Comair’s Boeing 737-800. Picture: SUPPLIED
Comair’s Boeing 737-800. Picture: SUPPLIED

Leadership consultancy Metaco, a small family-owned business, accuses aviation stalwart Comair of reneging on an agreement to buy it out and of "grinding it into the ground" in the process. That’s quite a claim against a company that has been around since 1946, with an enviable track record in showing consistent profit. But Metaco directors Barbara Walsh and Danny Tuckwood have also raised concerns about Comair’s well-entrenched independent board directors, some of whom have served more than three decades, and say the fees it pays its chair and nonexecutive directors are "excessive". The FM asked the Metaco owners to sketch out their main gripe with Comair’s governance …

DT: Martin Moritz, Rodney Sacks, Piet van Hoven and Dr [Peter] Welgemoed have served 40, 39, 46 and 25 years on the board respectively. Their expertise may be valuable — I cannot comment on that — but they cannot be seen as independent.

They also form both the nominations committee (and would therefore have to recommend their own removal from the board) and the remuneration committee (and therefore recommend what they and others should be paid).

Danny Tuckwood. Picture: Supplied
Danny Tuckwood. Picture: Supplied

This puts excessive power in a few hands. They are not subject to any effective checks and balances in their conduct, nor in their influence upon the activities and behaviour of the executive — as we have experienced at Metaco.

Furthermore, the company secretary is not independent, as recommended by King 4, and the same audit firm has been in place for 52 years.

Can you elaborate on how this relates to Comair’s dealings with Metaco?

DT: In my view, the board had not applied their minds to the acquisition and disposal of Metaco, causing significant damage to the business. There are similarities between what’s happening at the overall board and our experience over the past 12 months — they seem to follow a similar pattern of behaviour. They are connected in that way, but rather than a case of "gunning" for Comair we’re just highlighting what can happen if things aren’t done in the right way.
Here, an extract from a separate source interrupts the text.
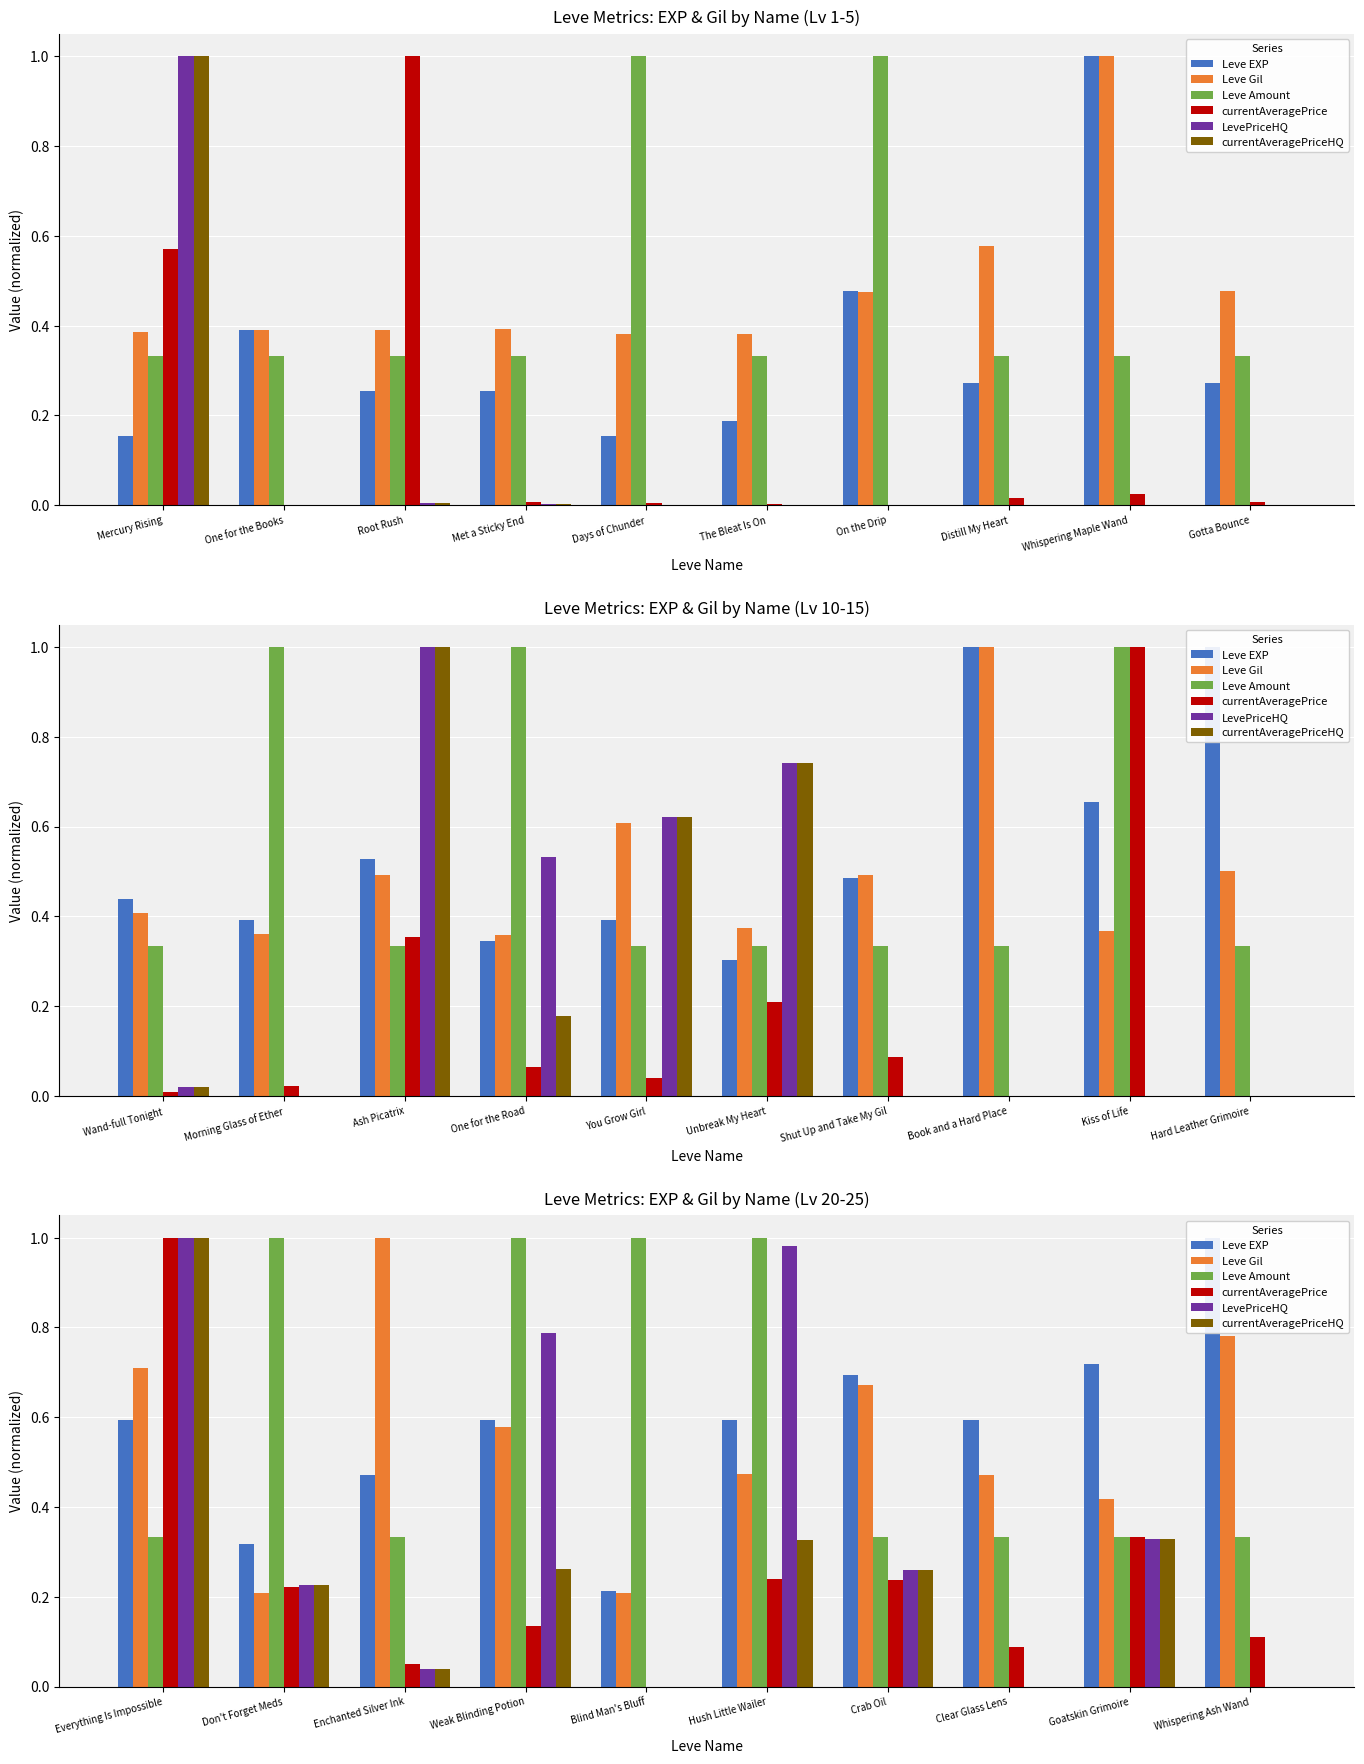

Are the bars horizontal?

No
In a nutshell, what has Comair done to Metaco?

BW: We sold a company that was doing well into Comair, changed the strategy to accommodate Comair; Comair changed their strategy and decided that they didn’t need us anymore and we were left with a shell of what we had before. That’s why we have to take them on. Because the approach we have applied in taking them on is exactly what we would have done with any other business we worked with who had a crisis event happen to them. If we can’t do this with ourselves then what is our work really worth? It’s … standing up for what’s right. What they did was wrong and the way that they did it was wrong.

What would be a reasonable outcome for Metaco?

Barbara Walsh. Picture: Supplied
Barbara Walsh. Picture: Supplied

BW: A reasonable outcome would be if Comair had been prepared to sit around a table and discuss a settlement with us. We tried to do this before: a settlement that would have enabled us to pick the company off its feet and carry on. And obviously we weren’t expecting to have to pay back the purchase price of the company after what had been done. They’re not prepared to entertain that, we’ve tried twice to sit with [Bidvest CEO] Lindsay Ralphs, who’s now the new chair. That request has gone completely ignored and so we have no option but to take it to arbitration. I think we’ve done everything we could to try and have a discussion around this.

Are you Comair shareholders and have you looked to rally any other minority shareholders?

DT: Both Barbara and I are shareholders. In terms of the shareholding, there are three or four major shareholders, Bidvest being the largest. I wasn’t able to canvass [others] ahead of time, but Ralphs did agree with a number of points that were raised at the AGM and said that as incoming chair he would look at those issues, but it would depend on the key shareholding groups who have the majority on the board.

What now for Metaco?

BW: I think it’s twofold. In terms of the sale contract we are obliged to take it to arbitration, which we have done. Comair have also told us that if we did that they would drag it out, so we have to manage that.

On the other hand, it’s not so much that we are trying to rally public support, but perhaps [we can] be the company that shows other companies they can stand up for themselves. That it’s not all about the guys who have the biggest pockets but the guys who think strategically and who can tap into their networks. It’s more to be of hope to other people, whether it be small companies who are being bullied or people in other organisations that are being bullied.